Both phases were delivered exactly as planned, and the bank regards the transformation as a complete success. In the Enterprise Services program, there were no significant problems on any of the cutovers. For example, the core banking wave—the largest and most complex of the six—was completed more than four hours ahead of schedule, with zero severity-one issues after the cutover weekend. In fact, according to one member of the bank’s IT leadership team, the following day was “the quietest Monday we’d had in months.”
Similarly, after the final technology separation, which marked the conclusion of the Separation program, the bank experienced no severity-one or severity-two issues—a remarkable achievement given the scope and scale of the transformation that the bank had undertaken.
Mark Record, IT & Change Director at The Co-operative Bank during the project, worked side-by-side with the IBM team throughout the Separation program. He comments: “Above all, the project succeeded because we had the right people on the team. Our bank team brought our years of knowledge about our applications and systems, while IBM provided a level of migration expertise that you just can’t find anywhere else.
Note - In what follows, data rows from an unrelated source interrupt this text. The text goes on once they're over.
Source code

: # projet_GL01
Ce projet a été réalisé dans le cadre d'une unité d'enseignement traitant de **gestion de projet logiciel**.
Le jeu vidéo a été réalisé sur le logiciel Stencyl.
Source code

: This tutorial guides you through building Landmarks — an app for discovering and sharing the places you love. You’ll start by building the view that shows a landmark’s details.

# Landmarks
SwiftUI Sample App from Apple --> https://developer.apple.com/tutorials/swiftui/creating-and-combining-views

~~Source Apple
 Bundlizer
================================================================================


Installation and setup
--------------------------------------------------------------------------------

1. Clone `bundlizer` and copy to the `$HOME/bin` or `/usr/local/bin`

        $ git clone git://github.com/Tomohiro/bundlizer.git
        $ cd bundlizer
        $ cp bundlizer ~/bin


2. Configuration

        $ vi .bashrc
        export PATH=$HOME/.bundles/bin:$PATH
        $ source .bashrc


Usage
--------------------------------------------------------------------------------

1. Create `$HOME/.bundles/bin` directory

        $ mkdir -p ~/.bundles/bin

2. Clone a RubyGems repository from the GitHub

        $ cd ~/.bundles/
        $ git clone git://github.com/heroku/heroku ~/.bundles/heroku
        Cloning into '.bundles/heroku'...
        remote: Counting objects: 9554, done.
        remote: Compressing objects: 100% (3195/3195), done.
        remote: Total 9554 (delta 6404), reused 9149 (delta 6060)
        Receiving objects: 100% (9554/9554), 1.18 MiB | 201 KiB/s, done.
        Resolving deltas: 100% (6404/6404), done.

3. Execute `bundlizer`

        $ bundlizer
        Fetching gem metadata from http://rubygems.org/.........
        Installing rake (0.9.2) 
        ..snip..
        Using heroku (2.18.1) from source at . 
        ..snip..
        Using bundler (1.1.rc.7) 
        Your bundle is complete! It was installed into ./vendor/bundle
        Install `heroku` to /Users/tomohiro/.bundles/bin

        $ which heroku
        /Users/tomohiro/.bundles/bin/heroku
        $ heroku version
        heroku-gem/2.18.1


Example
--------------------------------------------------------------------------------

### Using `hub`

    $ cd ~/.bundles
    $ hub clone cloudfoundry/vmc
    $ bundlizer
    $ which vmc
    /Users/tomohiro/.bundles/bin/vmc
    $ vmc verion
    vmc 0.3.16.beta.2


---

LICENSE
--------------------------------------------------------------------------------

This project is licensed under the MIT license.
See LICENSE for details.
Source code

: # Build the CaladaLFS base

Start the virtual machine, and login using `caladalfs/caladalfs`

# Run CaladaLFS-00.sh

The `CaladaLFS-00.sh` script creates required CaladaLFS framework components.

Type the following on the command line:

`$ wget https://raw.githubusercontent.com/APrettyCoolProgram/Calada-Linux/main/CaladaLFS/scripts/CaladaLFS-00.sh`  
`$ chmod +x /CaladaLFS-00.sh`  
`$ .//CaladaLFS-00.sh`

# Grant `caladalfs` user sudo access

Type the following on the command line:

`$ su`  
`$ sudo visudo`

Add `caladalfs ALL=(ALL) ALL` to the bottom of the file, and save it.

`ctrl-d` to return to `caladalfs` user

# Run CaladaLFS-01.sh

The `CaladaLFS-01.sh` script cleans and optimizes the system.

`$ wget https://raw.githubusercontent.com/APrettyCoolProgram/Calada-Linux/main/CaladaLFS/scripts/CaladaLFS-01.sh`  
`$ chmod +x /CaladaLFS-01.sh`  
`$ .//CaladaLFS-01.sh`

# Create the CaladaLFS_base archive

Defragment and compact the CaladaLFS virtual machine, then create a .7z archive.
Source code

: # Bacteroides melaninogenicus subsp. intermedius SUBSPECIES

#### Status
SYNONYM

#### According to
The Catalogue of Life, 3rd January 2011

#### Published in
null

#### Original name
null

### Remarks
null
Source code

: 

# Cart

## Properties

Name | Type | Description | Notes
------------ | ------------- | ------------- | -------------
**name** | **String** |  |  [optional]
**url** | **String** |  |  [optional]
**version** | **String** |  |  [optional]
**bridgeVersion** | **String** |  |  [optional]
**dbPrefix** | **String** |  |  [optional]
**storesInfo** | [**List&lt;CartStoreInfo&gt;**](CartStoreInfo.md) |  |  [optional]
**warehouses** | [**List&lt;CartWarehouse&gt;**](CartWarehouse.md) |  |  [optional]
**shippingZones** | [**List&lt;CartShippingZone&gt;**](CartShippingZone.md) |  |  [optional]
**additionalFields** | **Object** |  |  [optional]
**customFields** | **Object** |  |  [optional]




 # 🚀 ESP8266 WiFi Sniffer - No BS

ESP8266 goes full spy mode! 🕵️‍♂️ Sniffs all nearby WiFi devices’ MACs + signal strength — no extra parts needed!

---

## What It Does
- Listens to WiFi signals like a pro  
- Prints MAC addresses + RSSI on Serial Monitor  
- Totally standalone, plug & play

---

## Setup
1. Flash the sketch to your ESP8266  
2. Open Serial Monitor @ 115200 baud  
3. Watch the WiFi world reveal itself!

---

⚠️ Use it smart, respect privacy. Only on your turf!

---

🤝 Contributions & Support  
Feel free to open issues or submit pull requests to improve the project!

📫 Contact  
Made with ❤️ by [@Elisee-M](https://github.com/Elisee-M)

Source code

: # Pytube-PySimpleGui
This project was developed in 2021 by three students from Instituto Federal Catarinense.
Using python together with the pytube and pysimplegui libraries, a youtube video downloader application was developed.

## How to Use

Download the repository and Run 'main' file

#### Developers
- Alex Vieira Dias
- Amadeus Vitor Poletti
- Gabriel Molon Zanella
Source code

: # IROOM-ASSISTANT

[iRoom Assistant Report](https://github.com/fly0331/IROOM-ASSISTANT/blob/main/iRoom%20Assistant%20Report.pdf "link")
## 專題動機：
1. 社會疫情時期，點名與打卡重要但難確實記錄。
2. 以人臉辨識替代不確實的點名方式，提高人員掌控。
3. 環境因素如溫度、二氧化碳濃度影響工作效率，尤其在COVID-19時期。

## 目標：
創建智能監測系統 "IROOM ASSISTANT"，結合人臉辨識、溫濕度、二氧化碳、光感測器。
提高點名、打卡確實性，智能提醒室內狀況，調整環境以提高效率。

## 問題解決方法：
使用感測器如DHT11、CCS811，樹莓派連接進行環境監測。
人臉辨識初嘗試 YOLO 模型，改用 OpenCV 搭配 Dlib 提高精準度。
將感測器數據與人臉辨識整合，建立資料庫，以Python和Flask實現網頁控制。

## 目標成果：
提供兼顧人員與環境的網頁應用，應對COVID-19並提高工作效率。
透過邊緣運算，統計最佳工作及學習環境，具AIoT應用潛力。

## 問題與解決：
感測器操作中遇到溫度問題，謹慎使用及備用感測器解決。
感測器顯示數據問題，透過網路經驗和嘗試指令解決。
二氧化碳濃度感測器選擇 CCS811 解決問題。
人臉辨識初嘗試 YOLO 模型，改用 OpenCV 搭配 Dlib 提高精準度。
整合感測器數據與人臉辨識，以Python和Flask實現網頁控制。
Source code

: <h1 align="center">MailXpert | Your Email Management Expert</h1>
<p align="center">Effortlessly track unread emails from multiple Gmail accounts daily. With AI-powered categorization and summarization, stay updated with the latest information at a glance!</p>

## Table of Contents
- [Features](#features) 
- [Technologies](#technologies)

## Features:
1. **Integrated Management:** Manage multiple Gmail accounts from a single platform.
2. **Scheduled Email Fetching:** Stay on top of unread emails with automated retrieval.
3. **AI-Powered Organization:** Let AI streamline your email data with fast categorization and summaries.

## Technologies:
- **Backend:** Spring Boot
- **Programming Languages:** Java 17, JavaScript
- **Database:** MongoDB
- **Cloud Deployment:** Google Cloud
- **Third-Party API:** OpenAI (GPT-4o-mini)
With the right resources in place, we had complete confidence in the result—and even though the project was under huge scrutiny, it was a case of trusting the process and ‘letting the pilots fly the plane’.”
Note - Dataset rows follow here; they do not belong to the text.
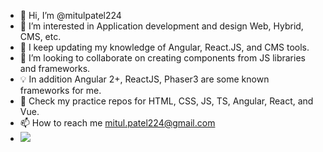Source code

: - 👋 Hi, I’m @mitulpatel224
- 👀 I’m interested in Application development and design Web, Hybrid, CMS, etc.
- 🌱 I keep updating my knowledge of Angular, React.JS, and CMS tools.
- 💞️ I’m looking to collaborate on creating components from JS libraries and frameworks.
- 💡 In addition Angular 2+, ReactJS, Phaser3 are some known frameworks for me.
- 🤩 Check my practice repos for HTML, CSS, JS, TS, Angular, React, and Vue.
- 📫 How to reach me mitul.patel224@gmail.com
- ![](https://komarev.com/ghpvc/?username=mitulpatel224)

<!---
mitulpatel224/mitulpatel224 is a ✨ special ✨ repository because its `README.md` (this file) appears on your GitHub profile.
You can click the Preview link to take a look at your changes.
--->
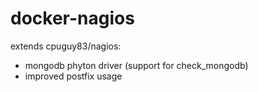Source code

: docker-nagios
=============

extends cpuguy83/nagios:

 - mongodb phyton driver (support for check_mongodb)
 - improved postfix usage
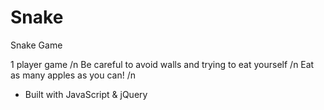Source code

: # Snake
Snake Game

1 player game /n
Be careful to avoid walls and trying to eat yourself /n
Eat as many apples as you can! /n


- Built with JavaScript & jQuery
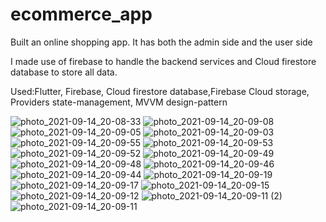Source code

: # ecommerce_app

Built an online shopping app. It has both the admin side and the user side

I made use of firebase to handle the backend services and Cloud firestore database to store all data.

Used:Flutter, Firebase, Cloud firestore database,Firebase Cloud storage, Providers state-management, MVVM design-pattern

![photo_2021-09-14_20-08-33](https://user-images.githubusercontent.com/77903834/133302872-92e3c1ea-1a4f-4df3-95e2-fc1fab8e56b3.jpg)
![photo_2021-09-14_20-09-08](https://user-images.githubusercontent.com/77903834/133302863-f12bb20b-51f4-4720-9d55-9863c14bcf97.jpg)
![photo_2021-09-14_20-09-05](https://user-images.githubusercontent.com/77903834/133302866-5b3c24ec-4e28-48c4-bfaa-0a07a5563944.jpg)
![photo_2021-09-14_20-09-03](https://user-images.githubusercontent.com/77903834/133302869-4eb53bc8-31a7-462d-a208-71b69f4e12a7.jpg)
![photo_2021-09-14_20-09-55](https://user-images.githubusercontent.com/77903834/133302874-d9a89728-0521-42e6-b3b5-f3b58230dbc0.jpg)
![photo_2021-09-14_20-09-53](https://user-images.githubusercontent.com/77903834/133302876-6ee38b84-9a52-4a2b-9ace-12f928243e53.jpg)
![photo_2021-09-14_20-09-52](https://user-images.githubusercontent.com/77903834/133302878-ac42f28f-67b0-4058-9b2b-2108232c38e3.jpg)
![photo_2021-09-14_20-09-49](https://user-images.githubusercontent.com/77903834/133302880-611f952a-2fe9-43be-9952-e28ecd4a5af6.jpg)
![photo_2021-09-14_20-09-48](https://user-images.githubusercontent.com/77903834/133302881-926a6f53-8992-43e3-9813-3ec6f279ddb3.jpg)
![photo_2021-09-14_20-09-46](https://user-images.githubusercontent.com/77903834/133302883-5db62ba2-56e9-4027-aa1a-17104ba5ceda.jpg)
![photo_2021-09-14_20-09-44](https://user-images.githubusercontent.com/77903834/133302885-fa7d87c9-c183-4c0b-a3cb-8617cb0c0296.jpg)
![photo_2021-09-14_20-09-19](https://user-images.githubusercontent.com/77903834/133302887-d67f6ff4-7f1f-4c88-a40d-c1d635199c8a.jpg)
![photo_2021-09-14_20-09-17](https://user-images.githubusercontent.com/77903834/133302890-eeef8ad7-5f04-4e20-8de9-f316f8c19acd.jpg)
![photo_2021-09-14_20-09-15](https://user-images.githubusercontent.com/77903834/133302895-b8fc3fa6-08d6-4661-8bd3-73652c4cc34c.jpg)
![photo_2021-09-14_20-09-12](https://user-images.githubusercontent.com/77903834/133302896-b619e880-2eb2-4a54-a04c-66c7bb7fabeb.jpg)
![photo_2021-09-14_20-09-11 (2)](https://user-images.githubusercontent.com/77903834/133302897-9b24a4a2-c0ca-45dd-90f6-8c019a1059f8.jpg)
![photo_2021-09-14_20-09-11](https://user-images.githubusercontent.com/77903834/133302898-a910b71b-17ee-4f1e-a234-d467c0329805.jpg)
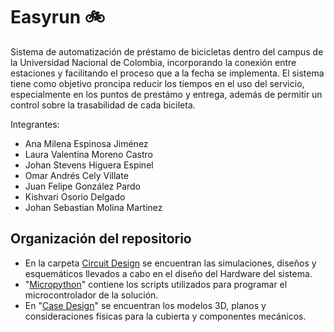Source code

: # Easyrun :bike:

Sistema de automatización de préstamo de bicicletas dentro del campus de la Universidad Nacional de Colombia, incorporando la conexión entre estaciones y facilitando el proceso que a la fecha se implementa. El sistema tiene como objetivo proncipa reducir los tiempos en el uso del servicio, especialmente en los puntos de prestámo y entrega, además de permitir un control sobre la trasabilidad de cada bicileta.

Integrantes: 

* Ana Milena Espinosa Jiménez
* Laura Valentina Moreno Castro
* Johan Stevens Higuera Espinel
* Omar Andrés Cely Villate
* Juan Felipe González Pardo
* Kishvari Osorio Delgado
* Johan Sebastian Molina Martinez

## Organización del repositorio

* En la carpeta [Circuit Design](https://github.com/felipeg86/Easyrun/tree/main/Circuit%20Design) se encuentran las simulaciones, diseños y esquemáticos llevados a cabo en el diseño del Hardware del sistema.
* "[Micropython](https://github.com/felipeg86/Easyrun/tree/main/Micropython)" contiene los scripts utilizados para programar el microcontrolador de la solución.
* En "[Case Design](https://github.com/felipeg86/Easyrun/tree/main/Case%20Design)" se encuentran los modelos 3D, planos y consideraciones físicas para la cubierta y componentes mecánicos. 
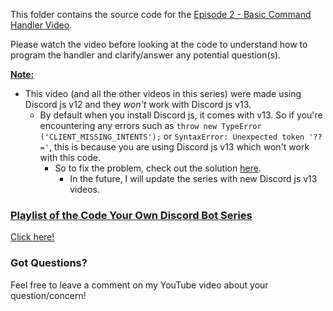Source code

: This folder contains the source code for the [Episode 2 - Basic Command Handler Video](https://www.youtube.com/watch?v=WahNBX4LjpA&lc=UgwG0HnNSlA_zJ4DDc94AaABAg.9QeB-HAfO1-9U5aHhiS1zg).

Please watch the video before looking at the code to understand how to program the handler and clarify/answer any potential question(s).

<ins>**Note:** </ins>
  - This video (and all the other videos in this series) were made using Discord js v12 and they _won't_ work with Discord js v13. 
     - By default when you install Discord js, it comes with v13. So if you're encountering any errors such as `throw new TypeError ('CLIENT_MISSING_INTENTS');` or `SyntaxError: Unexpected token '??='`, this is because you are using Discord js v13 which won't work with this code.
        - So to fix the problem, check out the solution [here](https://github.com/jishk11/Tutorial-Bot-in-DiscordJS/tree/main/Episode%201%20-%20Basics).
          - In the future, I will update the series with new Discord js v13 videos.

 ###  <ins> Playlist of the Code Your Own Discord Bot Series </ins>
[Click here!](https://www.youtube.com/watch?v=8pbcFKzDgKY&list=PLApYoRlzhXgwc1nno3QzpUfUuS5xaid_K)

### Got Questions?
Feel free to leave a comment on my YouTube video about your question/concern!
He adds: “IBM’s migration methodologies are world-class, but even the best methodology can’t solve every problem in a project of this scale. When you hit an issue you can’t solve, you need people who can really get under the skin of a system quickly, and that’s what IBM brought to the table.”
For example, during the Enterprise Services program, the team ran into an application that worked perfectly in the source environment but would not run correctly during bubble testing of a target environment that seemed to have an identical configuration. The assigned IBM Distinguished Engineer reviewed every single application and middleware configuration setting with the relevant teams and worked with IBM product subject-matter experts as well as subject-matter experts from the bank to find the problem: an issue buried deep in the operating system, which, once diagnosed, was easily resolved. As one stakeholder at the bank remarked at the time: “No matter what issue they encounter, this team will always find an answer.”
In total, across both transformation programs, the team succeeded in migrating more than 250 applications running on more than 800 servers. Across the hundreds of technical implementations, the team achieved a 100% success rate and completed the final technology separation with almost zero impact on the business and its customers.
As a result, the bank now has two world-class data centers and a state-of-the-art disaster recovery capability, providing a resilient platform for day-to-day operations and a solid foundation for further digital transformation in the future. Application modernization has reduced the organization’s technical debt, making it easier to be more agile in developing digital services and bringing new products to market.
Andrew Bester, the bank’s Chief Executive Officer, concludes: “The transformation program we’ve delivered with IBM has enabled us to build an independent architecture that empowers us to take control of our IT strategy. As we continue to develop new digital services and move into the cloud, we now have the technological foundation we need to deliver faster, smarter, more convenient banking experiences to hundreds of thousands of retail and business customers across the UK.”